# Interesting article on the DNR page - Coast forests



## klr650 (Apr 4, 2010)

http://www.dnr.wa.gov/Publications/lm_ess_westside_oldgrowth_guide.pdf

I found it an interesting article on the forests of the Pacific Northwest, as it relates to how the forests grow in response to wind, fire, logging, and competition with other trees (particularly how Hemlock and Douglas Fir compete with each other).


----------



## firemedic (Dec 26, 2010)

What does DNR (do no resuscitate) have to do with trees? 

~tom


----------



## klr650 (Apr 4, 2010)

I'm sure you meant it as a joke, but there are many in Washington that feel DNR has seriously fallen short of their duty - and that "Do not resusitate" is closer to the truth than you might think.:furious:

(Sorry for the cranky response, DNR is a sore spot among native Washingtonians)


----------



## pwoller (Dec 12, 2010)

I could live without them here too!


----------



## Hammered Toes (Mar 16, 2011)

pwoller said:


> I could live without them here too!


How many here are old enough to remember the old Conservation Commission? In the old Commission, politics were not involved and to become a director a person had to go up through the ranks. There was no buddy system as there are now with the governor appointing his best friend as director.

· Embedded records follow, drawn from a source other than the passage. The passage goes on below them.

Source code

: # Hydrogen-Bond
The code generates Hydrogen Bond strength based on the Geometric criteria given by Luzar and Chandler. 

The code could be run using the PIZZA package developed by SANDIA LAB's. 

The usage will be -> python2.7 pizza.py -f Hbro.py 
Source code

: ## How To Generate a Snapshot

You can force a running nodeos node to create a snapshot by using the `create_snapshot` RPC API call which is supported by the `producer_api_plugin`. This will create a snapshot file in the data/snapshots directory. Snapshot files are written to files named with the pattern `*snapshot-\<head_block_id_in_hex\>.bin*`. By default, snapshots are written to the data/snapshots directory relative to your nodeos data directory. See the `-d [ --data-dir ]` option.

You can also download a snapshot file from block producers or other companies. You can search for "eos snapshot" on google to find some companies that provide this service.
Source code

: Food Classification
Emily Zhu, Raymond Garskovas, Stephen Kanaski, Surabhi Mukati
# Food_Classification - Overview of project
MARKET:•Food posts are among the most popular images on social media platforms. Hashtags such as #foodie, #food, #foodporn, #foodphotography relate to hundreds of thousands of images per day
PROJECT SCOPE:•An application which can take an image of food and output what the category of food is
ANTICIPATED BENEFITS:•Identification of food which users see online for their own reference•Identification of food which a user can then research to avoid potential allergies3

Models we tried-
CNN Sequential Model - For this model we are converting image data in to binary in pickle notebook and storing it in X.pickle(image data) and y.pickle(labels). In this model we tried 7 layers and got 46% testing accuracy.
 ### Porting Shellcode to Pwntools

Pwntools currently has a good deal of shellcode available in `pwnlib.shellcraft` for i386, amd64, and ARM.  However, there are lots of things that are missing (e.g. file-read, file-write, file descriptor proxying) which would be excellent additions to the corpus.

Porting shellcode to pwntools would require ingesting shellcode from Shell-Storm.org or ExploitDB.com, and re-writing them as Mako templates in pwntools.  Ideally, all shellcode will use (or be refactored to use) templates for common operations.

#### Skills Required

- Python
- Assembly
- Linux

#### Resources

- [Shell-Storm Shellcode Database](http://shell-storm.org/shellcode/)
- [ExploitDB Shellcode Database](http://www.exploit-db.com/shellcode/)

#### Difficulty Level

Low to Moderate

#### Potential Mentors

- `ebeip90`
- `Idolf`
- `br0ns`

This is just another case of too much government ruining everything they come in contact with.


----------



## SteveEl (Sep 7, 2010)

You must mean that golden era brought about when -- gasp -- liberals broke the power of the political bosses and old-boy power blocks by lots of grunt work and community organizing:
http://en.wikipedia.org/wiki/Progressive_Era


----------